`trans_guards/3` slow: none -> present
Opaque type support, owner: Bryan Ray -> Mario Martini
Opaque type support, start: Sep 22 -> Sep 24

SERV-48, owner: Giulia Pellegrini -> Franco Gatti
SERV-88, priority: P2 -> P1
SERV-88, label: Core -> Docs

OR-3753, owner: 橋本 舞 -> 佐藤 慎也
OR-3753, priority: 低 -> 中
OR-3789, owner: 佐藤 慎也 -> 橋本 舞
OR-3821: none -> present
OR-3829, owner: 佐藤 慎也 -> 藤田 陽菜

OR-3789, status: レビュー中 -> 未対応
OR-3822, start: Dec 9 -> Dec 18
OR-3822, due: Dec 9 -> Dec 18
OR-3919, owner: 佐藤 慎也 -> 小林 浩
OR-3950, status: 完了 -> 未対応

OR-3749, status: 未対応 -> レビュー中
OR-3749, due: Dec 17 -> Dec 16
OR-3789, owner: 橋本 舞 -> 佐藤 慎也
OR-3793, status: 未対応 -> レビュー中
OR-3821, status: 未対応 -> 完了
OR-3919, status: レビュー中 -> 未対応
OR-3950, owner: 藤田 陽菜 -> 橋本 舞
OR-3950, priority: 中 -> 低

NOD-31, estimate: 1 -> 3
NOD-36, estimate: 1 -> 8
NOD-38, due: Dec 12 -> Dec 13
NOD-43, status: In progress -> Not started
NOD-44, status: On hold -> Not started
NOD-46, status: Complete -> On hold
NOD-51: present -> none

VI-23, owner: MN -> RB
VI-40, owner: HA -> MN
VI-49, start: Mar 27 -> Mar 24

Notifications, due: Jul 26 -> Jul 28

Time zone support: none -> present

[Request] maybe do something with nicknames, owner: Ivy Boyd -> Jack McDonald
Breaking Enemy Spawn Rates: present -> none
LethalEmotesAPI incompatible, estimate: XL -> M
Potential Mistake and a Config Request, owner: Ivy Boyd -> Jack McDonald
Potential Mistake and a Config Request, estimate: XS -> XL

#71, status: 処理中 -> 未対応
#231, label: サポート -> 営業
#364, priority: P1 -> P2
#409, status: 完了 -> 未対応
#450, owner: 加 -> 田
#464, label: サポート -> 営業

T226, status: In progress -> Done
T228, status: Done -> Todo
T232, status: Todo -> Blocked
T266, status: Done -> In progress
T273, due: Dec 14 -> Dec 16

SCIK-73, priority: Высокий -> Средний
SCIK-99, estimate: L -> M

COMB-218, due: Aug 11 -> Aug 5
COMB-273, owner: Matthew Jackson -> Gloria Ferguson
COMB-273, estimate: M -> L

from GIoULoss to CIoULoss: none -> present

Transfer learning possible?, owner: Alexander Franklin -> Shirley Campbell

= = =

◆ TO-DO ITEM
Filter the data, keeping only the lines that contain "Potential".

◆ SOLUTION TO THE PROBLEM
Potential Mistake and a Config Request, owner: Ivy Boyd -> Jack McDonald
Potential Mistake and a Config Request, estimate: XS -> XL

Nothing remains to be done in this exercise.